The randomised design of the FitMum trial is a strength and enabled comparisons between groups, even though the present study was not powered to analyse the effects on the present secondary outcomes. Combining several PA dimensions through questionnaires provided insight into the complexity of PA behaviour, and the self-administration and low cost of the measurements enabled repeated measurements during the trial with only minor inconvenience for the participants. However, the inherent bias of self-reporting data is inevitable. The requirement to recall one’s PA motives and behaviour may be difficult, especially in a transformational period of life as pregnancy.
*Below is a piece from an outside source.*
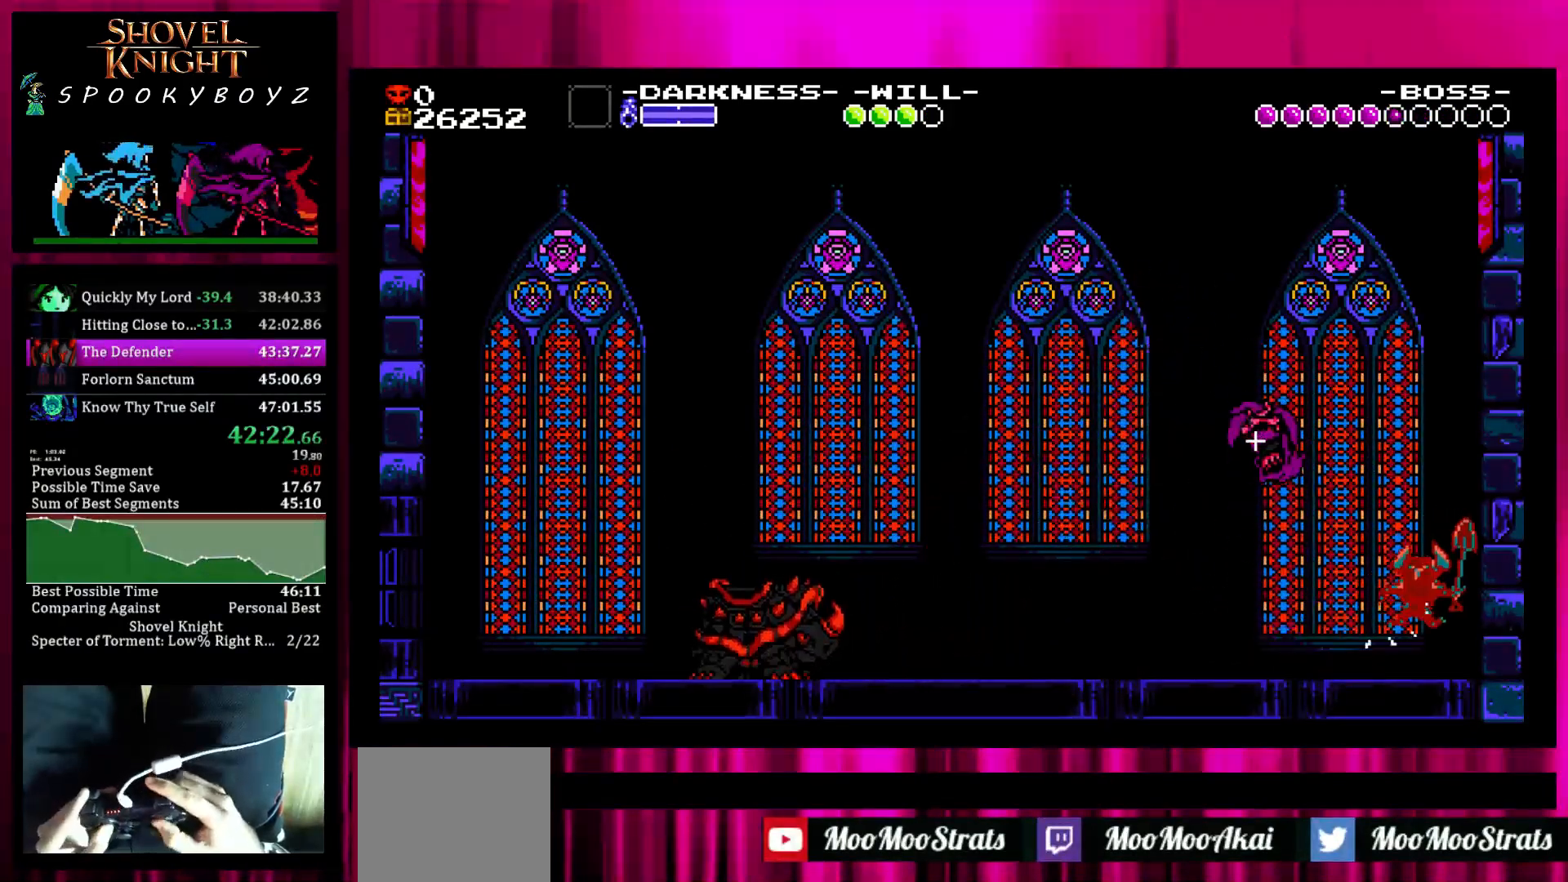
{"buttons": ["TRIANGLE"], "left_stick": "right", "right_stick": "center", "events": [[267, "left_stick", "right"], [317, "TRIANGLE", "down"], [433, "TRIANGLE", "up"], [467, "TRIANGLE", "down"]]}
BREQ-2 and P-ESES are grounded in behaviour change sciences [19, 22], and the Danish version of P-ESES (P-ESES-DK) used is valid and reliable [40], which strengthen the quality of the study. A limitation is that BREQ-2 and SF-36 were developed without any adaptation to the unique experiences of pregnancy period and the year after delivery. Although there were studies reporting the adequacy of these measures in diverse populations, their adequacy for pregnant and postnatal populations has not been established.

Conclusion

This secondary analysis of the FitMum trial showed that prenatal structured supervised exercise training and motivational counselling on PA increased autonomous motivation for PA in pregnant women compared with standard prenatal care. Further, participation in structured supervised exercise training, but not in motivational counselling on PA, increased exercise self-efficacy compared to standard prenatal care. There were no differences between groups when examining HRQoL, sickness absence, and low back and/or pelvic girdle pain during pregnancy. Importantly, the positive findings disappeared one year after delivery when the interventions were discontinued. This may emphasise the importance of continuous PA interventions after delivery to maintain the motivation for PA.